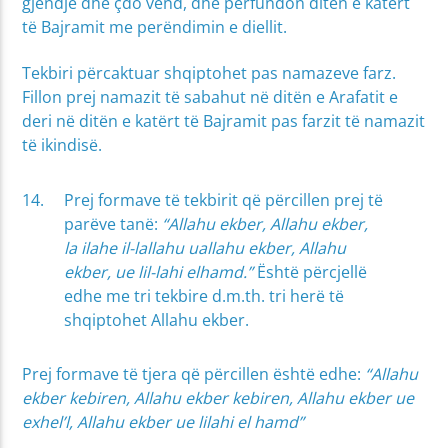
gjendje dhe çdo vend, dhe përfundon ditën e katërt
të Bajramit me perëndimin e diellit.
Tekbiri përcaktuar shqiptohet pas namazeve farz.
Fillon prej namazit të sabahut në ditën e Arafatit e
deri në ditën e katërt të Bajramit pas farzit të namazit
të ikindisë.
Prej formave të tekbirit që përcillen prej të
parëve tanë:
“Allahu ekber, Allahu ekber,
la ilahe il-lallahu uallahu ekber, Allahu
ekber, ue lil-lahi elhamd.”
Është përcjellë
edhe me tri tekbire d.m.th. tri herë të
shqiptohet Allahu ekber.
Prej formave të tjera që përcillen është edhe:
“Allahu
ekber kebiren, Allahu ekber kebiren, Allahu ekber ue
exhel’l, Allahu ekber ue lilahi el hamd”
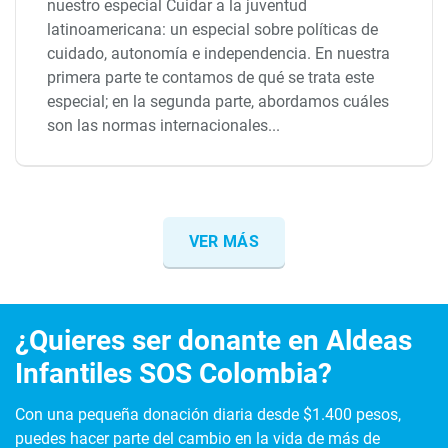
nuestro especial Cuidar a la juventud
latinoamericana: un especial sobre políticas de
cuidado, autonomía e independencia. En nuestra
primera parte te contamos de qué se trata este
especial; en la segunda parte, abordamos cuáles
son las normas internacionales...
VER MÁS
¿Quieres ser donante en Aldeas
Infantiles SOS Colombia?
Con una pequeña donación diaria desde $1.400 pesos,
puedes hacer parte del cambio en la vida de más de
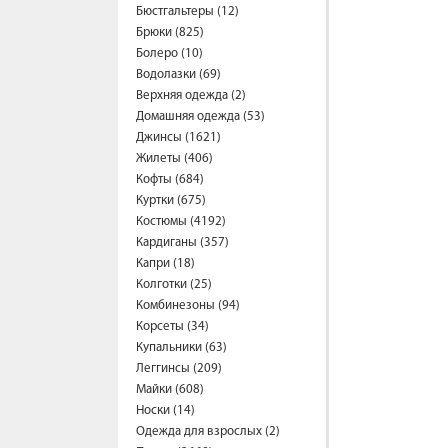
Бюстгальтеры (12)
Брюки (825)
Болеро (10)
Водолазки (69)
Верхняя одежда (2)
Домашняя одежда (53)
Джинсы (1621)
Жилеты (406)
Кофты (684)
Куртки (675)
Костюмы (4192)
Кардиганы (357)
Капри (18)
Колготки (25)
Комбинезоны (94)
Корсеты (34)
Купальники (63)
Леггинсы (209)
Майки (608)
Носки (14)
Одежда для взрослых (2)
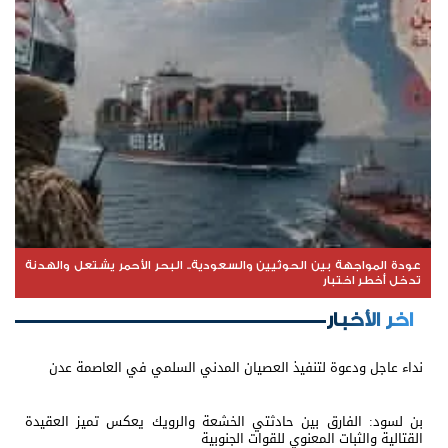
عودة المواجهة بين الحوثيين والسعودية.. البحر الأحمر يشتعل والهدنة
تدخل أخطر اختبار
اخر الأخبار
نداء عاجل ودعوة لتنفيذ العصيان المدني السلمي في العاصمة عدن
بن لسود: الفارق بين حادثتي الخشعة والرويك يعكس تميز العقيدة
القتالية والثبات المعنوي للقوات الجنوبية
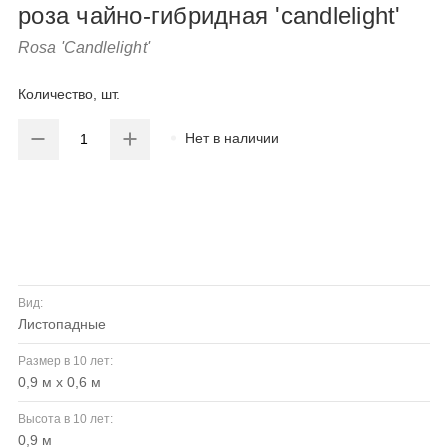
роза чайно-гибридная 'candlelight'
Rosa 'Candlelight'
Количество, шт.
Нет в наличии
Вид:
листопадные
Размер в 10 лет:
0,9 м х 0,6 м
Высота в 10 лет:
0,9 м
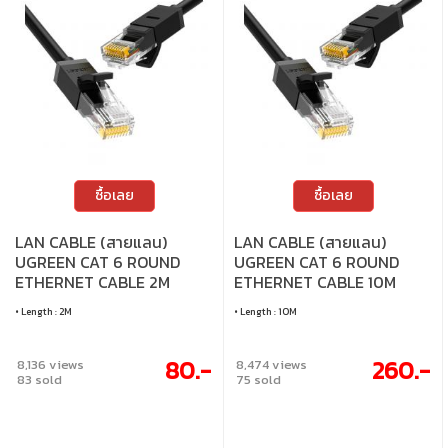
ซื้อเลย
ซื้อเลย
LAN CABLE (สายแลน)
LAN CABLE (สายแลน)
UGREEN CAT 6 ROUND
UGREEN CAT 6 ROUND
ETHERNET CABLE 2M
ETHERNET CABLE 10M
(BLACK) (20160)
(BLACK) (20164)
• Length : 2M
• Length : 10M
80.-
260.-
8,136 views
8,474 views
83 sold
75 sold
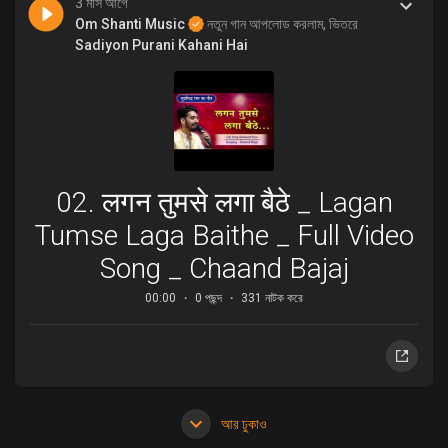
3 মাস আগে
Om Shanti Music
নতুন গান আপলোড করলাম, ভিতরে
Sadiyon Purani Kahani Hai
02. लगन तुमसे लगा बैठे _ Lagan
Tumse Laga Baithe _ Full Video
Song _ Chaand Bajaj
00:00
0 পছন্দ
331 নাটক করে
আর ঢুকাও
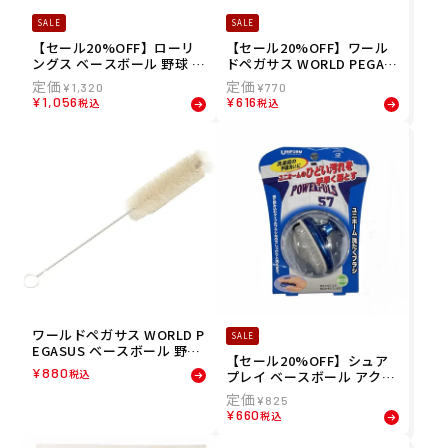
SALE
SALE
【セール20%OFF】ローリ
【セール20%OFF】ワール
ングス ベースボール 野球 ア
ドペガサス WORLD PEGAS
クセサリー メンズ レディー
US ベースボール 野球 ソフ
¥
1,320
¥
770
ス シャインシャイン EAOL1
トボール カラーグラブ 保革
¥
1,056
¥
616
税込
税込
1S02 23FW 秋冬 Rawlings
油 WEOGPC
ワールドペガサス WORLD P
SALE
EGASUS ベースボール 野球
【セール20%OFF】シュア
ソフトボール ガツ落ち グラ
¥
880
税込
プレイ ベースボール アクセ
ブインナーブラシ WEAGOB
サリー イケモトブラシ ユニ
S5
¥
825
フォームクリーナーブラシ
¥
660
税込
SP275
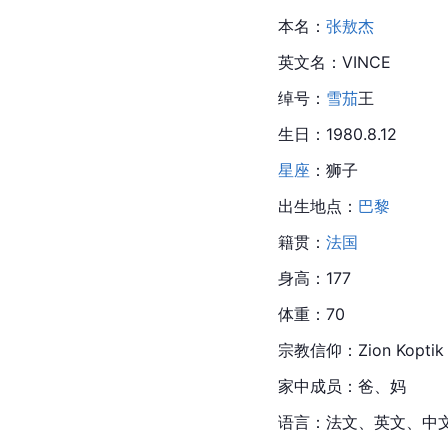
本名：
张敖杰
英文名：VINCE
绰号：
雪茄
王
生日：1980.8.12
星座
：狮子
出生地点：
巴黎
籍贯：
法国
身高：177
体重：70
宗教信仰：Zion Koptik 
家中成员：爸、妈
语言：法文、英文、中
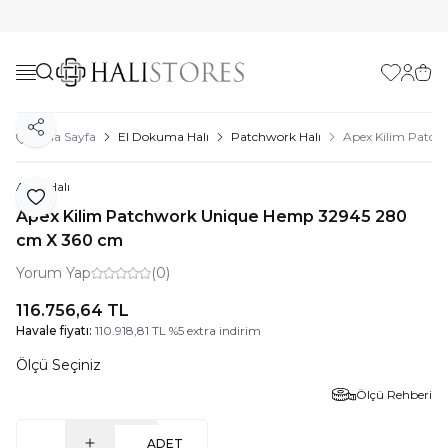
Favorilerim
Hesabı
Sepe
Paylaş
Ana Sayfa
El Dokuma Halı
Patchwork Halı
Apex Kilim Patc
Apex Halı
Favoriye Ekle
Apex Kilim Patchwork Unique Hemp 32945 280
cm X 360 cm
Yorum Yap
(0)
116.756,64
TL
Havale fiyatı:
110.918,81
TL
%
5
extra indirim
Ölçü Seçiniz
Ölçü Rehberi
ADET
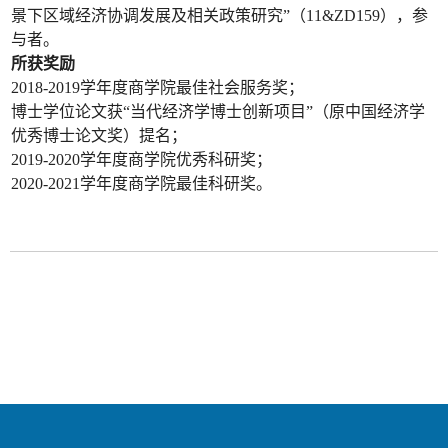
景下区域经济协调发展及相关政策研究”（11&ZD159），参
与者。
所获奖励
2018-2019学年度商学院最佳社会服务奖；
博士学位论文获“当代经济学博士创新项目”（原中国经济学
优秀博士论文奖）提名；
2019-2020学年度商学院优秀科研奖；
2020-2021学年度商学院最佳科研奖。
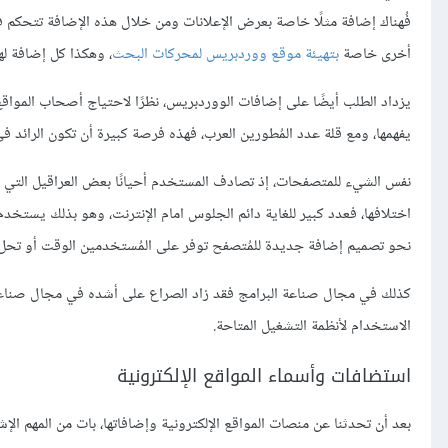
فُهناك إضافة مثلًا خاصة بعرض الإعلانات ومن خلال هذه الإضافة تتحكم ف
أخرى خاصة
بتهيئة موقع ووردبريس لمحركات البحث
، وهكذا كل إضافة ل
يزداد الطلب أيضًا على إضافات الووردبريس، نظرًا لاحتياج أصحاب المواقع 
يفهمها، ومع قلة عدد المُطورين العرب، فهذه فرصة كبيرة أن تكون الرائد ف
نفس الشيء للمتصفحات، إذ تصادف المستخدم أحيانًا بعض العراقيل التي ل
اختلافها، فعدد كبير للغاية دائم الجلوس امام الإنترنت، وهو بذلك يستخ
نحو تصميم إضافة جديدة للمُتصفح توفر على المُستخدمين الوقت أو تحل ل
كذلك في مجال صناعة البرامج فقد زاد الصراع على أشده في مجال صناع
الاستخدام لأنظمة التشغيل المتاحة.
استضافات وأسماء المواقع الإلكترونية
بعد أن تحدثنا عن منصات المواقع الإلكترونية وإضافاتها، بات من المهم الإ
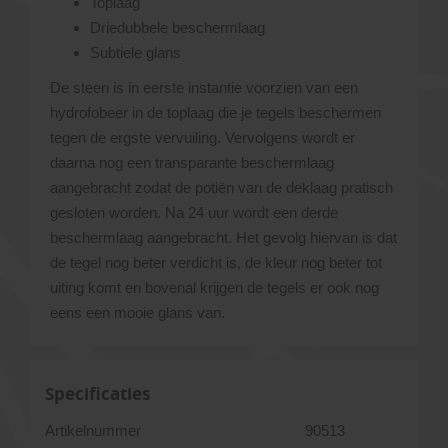
Toplaag
Driedubbele beschermlaag
Subtiele glans
De steen is in eerste instantie voorzien van een
hydrofobeer in de toplaag die je tegels beschermen
tegen de ergste vervuiling. Vervolgens wordt er
daarna nog een transparante beschermlaag
aangebracht zodat de potiën van de deklaag pratisch
gesloten worden. Na 24 uur wordt een derde
beschermlaag aangebracht. Het gevolg hiervan is dat
de tegel nog beter verdicht is, de kleur nog beter tot
uiting komt en bovenal krijgen de tegels er ook nog
eens een mooie glans van.
Specificaties
Artikelnummer
90513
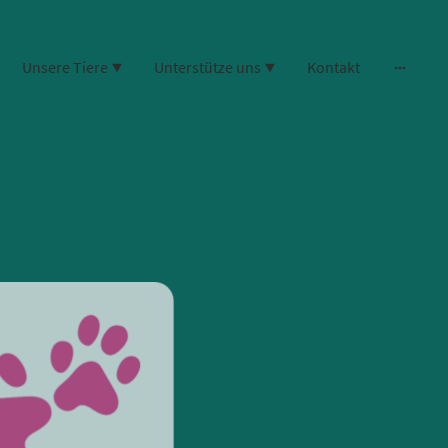
Unsere Tiere
Unterstütze uns
Kontakt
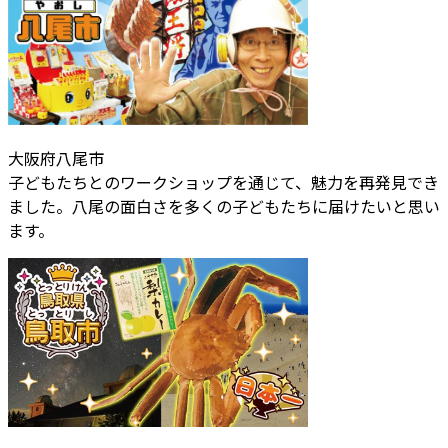
大阪府八尾市
子どもたちとのワークショップを通じて、魅力を再発見でき
ました。八尾の面白さを多くの子どもたちに届けたいと思い
ます。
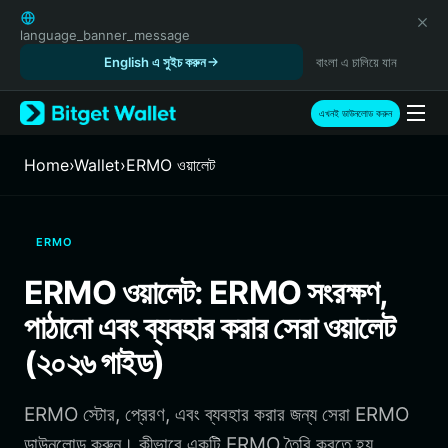
English
日本語
language_banner_message
Tiếng Việt
English এ সুইচ করুন
বাংলা এ চালিয়ে যান
Русский
Español (Latinoamérica)
এখনই ডাউনলোড করুন
Türkçe
Italiano
Home
›
Wallet
›
ERMO ওয়ালেট
Français
Deutsch
简体中文
ERMO
繁體中文
Português (Portugal)
ERMO ওয়ালেট: ERMO সংরক্ষণ,
Bahasa Indonesia
পাঠানো এবং ব্যবহার করার সেরা ওয়ালেট
ภาษาไทย
हिन्दी
(২০২৬ গাইড)
বাংলা
Español
ERMO স্টোর, প্রেরণ, এবং ব্যবহার করার জন্য সেরা ERMO
Português (Brasil)
Español (Argentina)
ডাউনলোড করুন। কীভাবে একটি ERMO তৈরি করতে হয়,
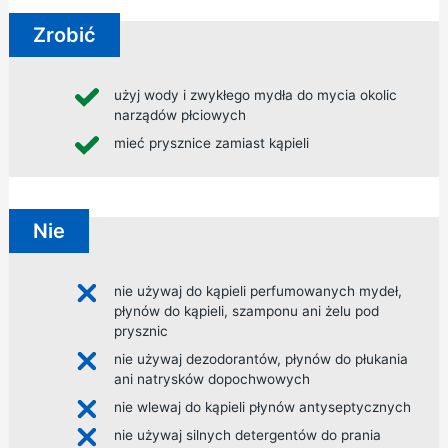
Zrobić
użyj wody i zwykłego mydła do mycia okolic
narządów płciowych
mieć prysznice zamiast kąpieli
Nie
nie używaj do kąpieli perfumowanych mydeł,
płynów do kąpieli, szamponu ani żelu pod
prysznic
nie używaj dezodorantów, płynów do płukania
ani natrysków dopochwowych
nie wlewaj do kąpieli płynów antyseptycznych
nie używaj silnych detergentów do prania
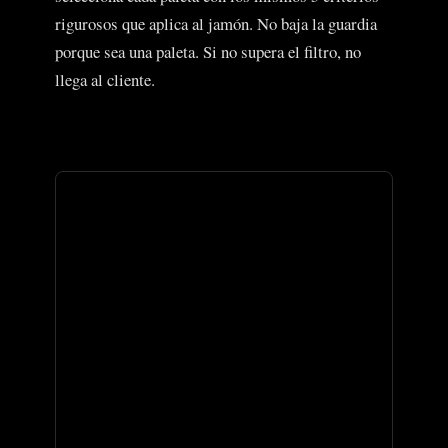
rigurosos que aplica al jamón. No baja la guardia
porque sea una paleta. Si no supera el filtro, no
llega al cliente.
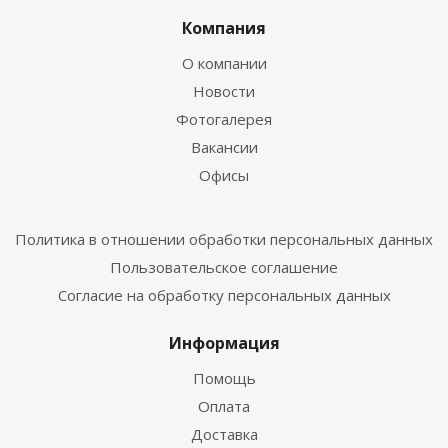
Компания
О компании
Новости
Фотогалерея
Вакансии
Офисы
Политика в отношении обработки персональных данных
Пользовательское соглашение
Согласие на обработку персональных данных
Информация
Помощь
Оплата
Доставка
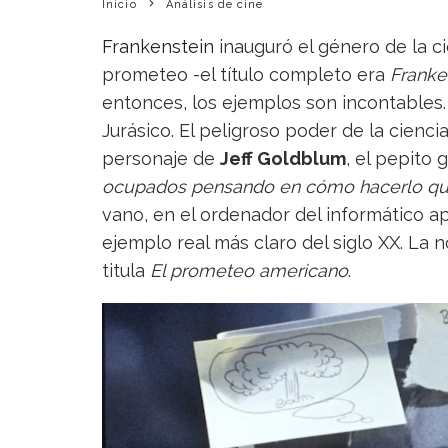
Inicio
Análisis de cine
Frankenstein
inauguró el género de la ci
prometeo -el título completo era
Franke
entonces, los ejemplos son incontables.
Jurásico. El peligroso poder de la cienci
personaje de
Jeff Goldblum
, el pepito 
ocupados pensando en cómo hacerlo que 
vano, en el ordenador del informático a
ejemplo real más claro del siglo XX. La n
titula
El prometeo americano
.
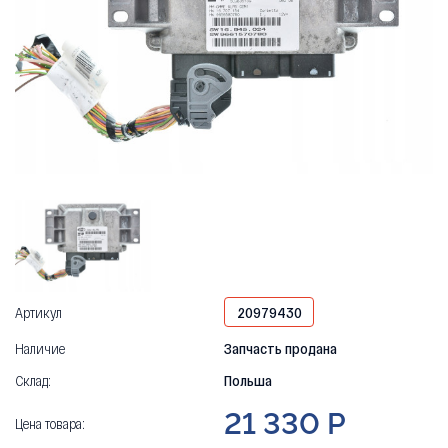
Артикул
20979430
Наличие
Запчасть продана
Склад:
Польша
21 330 Р
Цена товара:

### PROBLEM DESCRIPTION
Please show each line in the data above that contains the string "shqiptohet". Uppercase and lowercase count as different.

### SOLUTION TO THIS EXERCISE
Tekbiri përcaktuar shqiptohet pas namazeve farz.
shqiptohet Allahu ekber.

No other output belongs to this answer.